### Your goal:
The entries below hold a line with "<45,80,167,179> (left, top, right, bottom; pixels)" and a line with "Bedside chest radiograph (computed radiography);". Return those lines and all that lie between them, exactly and only.
--- Listed records Enclosed Below ---
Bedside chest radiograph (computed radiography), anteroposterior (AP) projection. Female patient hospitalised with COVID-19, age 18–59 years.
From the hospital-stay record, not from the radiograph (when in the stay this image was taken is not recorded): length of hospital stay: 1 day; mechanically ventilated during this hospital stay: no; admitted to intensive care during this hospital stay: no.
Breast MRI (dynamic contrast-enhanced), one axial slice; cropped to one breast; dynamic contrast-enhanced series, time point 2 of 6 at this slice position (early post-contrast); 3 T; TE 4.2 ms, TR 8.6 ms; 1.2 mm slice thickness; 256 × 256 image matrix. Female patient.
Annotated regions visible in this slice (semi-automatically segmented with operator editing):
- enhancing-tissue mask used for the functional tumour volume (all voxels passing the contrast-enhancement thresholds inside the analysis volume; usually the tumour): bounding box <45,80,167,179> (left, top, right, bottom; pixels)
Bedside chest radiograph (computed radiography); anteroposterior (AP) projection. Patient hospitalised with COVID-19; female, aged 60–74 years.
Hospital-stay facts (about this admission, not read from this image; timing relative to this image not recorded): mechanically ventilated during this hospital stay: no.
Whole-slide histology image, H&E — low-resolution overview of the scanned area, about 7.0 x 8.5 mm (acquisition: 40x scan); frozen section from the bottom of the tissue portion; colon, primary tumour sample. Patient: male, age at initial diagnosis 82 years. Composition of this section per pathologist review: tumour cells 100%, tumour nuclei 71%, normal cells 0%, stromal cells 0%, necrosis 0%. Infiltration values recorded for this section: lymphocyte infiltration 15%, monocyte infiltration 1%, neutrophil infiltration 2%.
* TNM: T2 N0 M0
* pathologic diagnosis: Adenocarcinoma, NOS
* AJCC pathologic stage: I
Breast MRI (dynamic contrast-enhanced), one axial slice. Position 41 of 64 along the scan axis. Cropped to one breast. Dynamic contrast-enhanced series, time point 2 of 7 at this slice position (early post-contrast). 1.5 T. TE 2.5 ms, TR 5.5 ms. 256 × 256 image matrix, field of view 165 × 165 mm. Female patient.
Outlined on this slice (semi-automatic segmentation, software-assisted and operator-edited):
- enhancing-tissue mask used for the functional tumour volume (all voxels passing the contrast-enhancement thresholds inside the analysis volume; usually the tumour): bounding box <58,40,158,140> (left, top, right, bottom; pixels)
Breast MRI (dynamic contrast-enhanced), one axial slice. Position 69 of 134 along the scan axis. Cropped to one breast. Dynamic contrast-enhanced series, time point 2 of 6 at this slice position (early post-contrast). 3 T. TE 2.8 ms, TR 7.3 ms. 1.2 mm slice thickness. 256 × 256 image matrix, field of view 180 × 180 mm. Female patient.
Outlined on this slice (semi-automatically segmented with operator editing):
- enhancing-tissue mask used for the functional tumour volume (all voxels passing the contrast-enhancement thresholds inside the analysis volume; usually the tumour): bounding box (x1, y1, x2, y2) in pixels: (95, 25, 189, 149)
--- End of Enclosed Listed records ---
### Result of the exercise:
- enhancing-tissue mask used for the functional tumour volume (all voxels passing the contrast-enhancement thresholds inside the analysis volume; usually the tumour): bounding box <45,80,167,179> (left, top, right, bottom; pixels)
Bedside chest radiograph (computed radiography); anteroposterior (AP) projection. Patient hospitalised with COVID-19; female, aged 60–74 years.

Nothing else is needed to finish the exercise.